**What the task requires:** Reproduce word for word the text of every entry below, leaving out the images.

**Entries shown:**
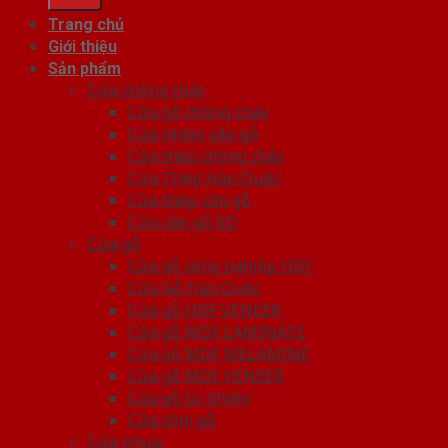
Trang chủ
Giới thiệu
Sản phẩm
Cửa chống cháy
Cửa gỗ chống cháy
Cửa nhôm vân gỗ
Cửa thép chống cháy
Cửa Thép Hàn Quốc
Cửa thép vân gỗ
Cửa vân gỗ 5D
Cửa gỗ
Cửa gỗ công nghiệp HDF
Cửa Gỗ Hàn Quốc
Cửa gỗ HDF VENEER
Cửa gỗ MDF LAMINATE
Cửa gỗ MDF MELAMINE
Cửa gỗ MDF VENEER
Cửa gỗ tự nhiên
Cửa vòm gỗ
Cửa nhựa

**Solution for this task:**
Trang chủ
Giới thiệu
Sản phẩm
Cửa chống cháy
Cửa gỗ chống cháy
Cửa nhôm vân gỗ
Cửa thép chống cháy
Cửa Thép Hàn Quốc
Cửa thép vân gỗ
Cửa vân gỗ 5D
Cửa gỗ
Cửa gỗ công nghiệp HDF
Cửa Gỗ Hàn Quốc
Cửa gỗ HDF VENEER
Cửa gỗ MDF LAMINATE
Cửa gỗ MDF MELAMINE
Cửa gỗ MDF VENEER
Cửa gỗ tự nhiên
Cửa vòm gỗ
Cửa nhựa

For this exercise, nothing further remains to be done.